#### QUESTIONS
#1 In the agri-tech funding article, how much did agtech companies globally log in Q1 2022, and across how many deals?
#2 Please list every Industry 4.0 technology that the agri-tech funding article names as an opportunity in agriculture.

#### DOCUMENT SEGMENT

VC funding in agri-tech shows exponential growth

VC funding in agri-tech shows exponential growth

Opportunities in applying Industry 4.0 technologies to agriculture have opened up unforeseen possibilities in agri-tech, agri-finance and e-commerce segments

Russia’s unexpected invasion of Ukraine continues to send shockwaves through global markets and put increasing inflationary pressure on the entire agricultural industry. On the one hand, food prices are directly affected by disrupted supply from Ukraine and import restrictions for Russian goods in many markets. Russia and Ukraine hold key positions in global food markets, accounting for around 7% of total exports, and together were responsible for around 21% of global wheat exports in 2021. While this has disrupted food and agriculture input supply chains, at the same time opportunities in applying Industry 4.0 technologies like Artificial Intelligence (AI), Big Data Analytics, Genetic Engineering, and biofuels have opened up.

AI transforms agriculture

The essential equipment of the modern farmer is rapidly expanding beyond traditional implements like tillers, ploughs, and tractors. These days, you can add sky- and space-based cameras to that list, as well as sensors that examine microscopic nutrients. The most important of all these new tools is artificial intelligence (AI). AI takes the vast amounts of data gathered by those advanced devices and turns it into insights that empower farmers to reduce costs while increasing productivity and sustainability.

VCs & PEs bullish about agri-tech

This revolution in agricultural technology comes just in time. Climate change is challenging food producers to feed growing populations while preserving land and protecting natural resources. Venture Capital (VC) and Private Equity (PE) funds are naturally bullish about this sector, which is reflected in the funding activity. Dubbed the era of bio revolution, the 21st century has seen a rapid ascent in bioscience breakthroughs. It has accelerated life science innovation and opened doors to global transformation across many industries, such as:

  • Agriculture – CRISPR edited crops
  • Energy– Biofuels
  • Consumer Goods– DNA-based cosmetics and plant-based proteins

Quite naturally, funding activity continued its upward trajectory in Q1 2022, as agtech companies globally logged $3.3 billion across 222 deals, with deal values up 15.5% QoQ. VC enthusiasm for agri-tech start-ups persisted in Q1 despite volatility in the public markets that have negatively affected major indexes as well as agri-tech stock prices. The agri-finance and e-commerce segment garnered the majority of agri-tech’s VC funding in Q1, logging $921.8 million across 36 deals. Many of this segment’s companies are developing solutions for emerging markets, per a Pitchbook analysis of the VC and PE investment in the agri-tech sector.

#### DATA FOR ANALYSIS
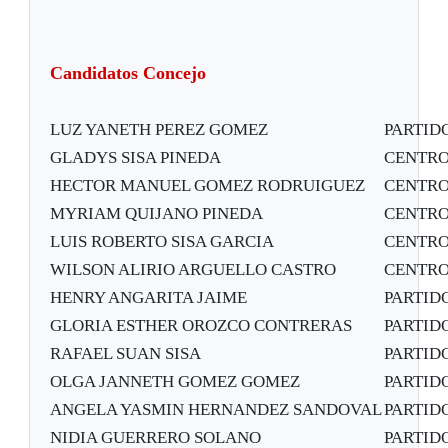
Candidatos Concejo
LUZ YANETH PEREZ GOMEZ
PARTID
GLADYS SISA PINEDA
CENTRO
HECTOR MANUEL GOMEZ RODRUIGUEZ
CENTRO
MYRIAM QUIJANO PINEDA
CENTRO
LUIS ROBERTO SISA GARCIA
CENTRO
WILSON ALIRIO ARGUELLO CASTRO
CENTRO
HENRY ANGARITA JAIME
PARTID
GLORIA ESTHER OROZCO CONTRERAS
PARTID
RAFAEL SUAN SISA
PARTID
OLGA JANNETH GOMEZ GOMEZ
PARTID
ANGELA YASMIN HERNANDEZ SANDOVAL
PARTID
NIDIA GUERRERO SOLANO
PARTID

#### TASK-BY-TASK SOLUTIONS
#1 $3.3 billion across 222 deals.

#2 Artificial Intelligence (AI), Big Data Analytics, Genetic Engineering, biofuels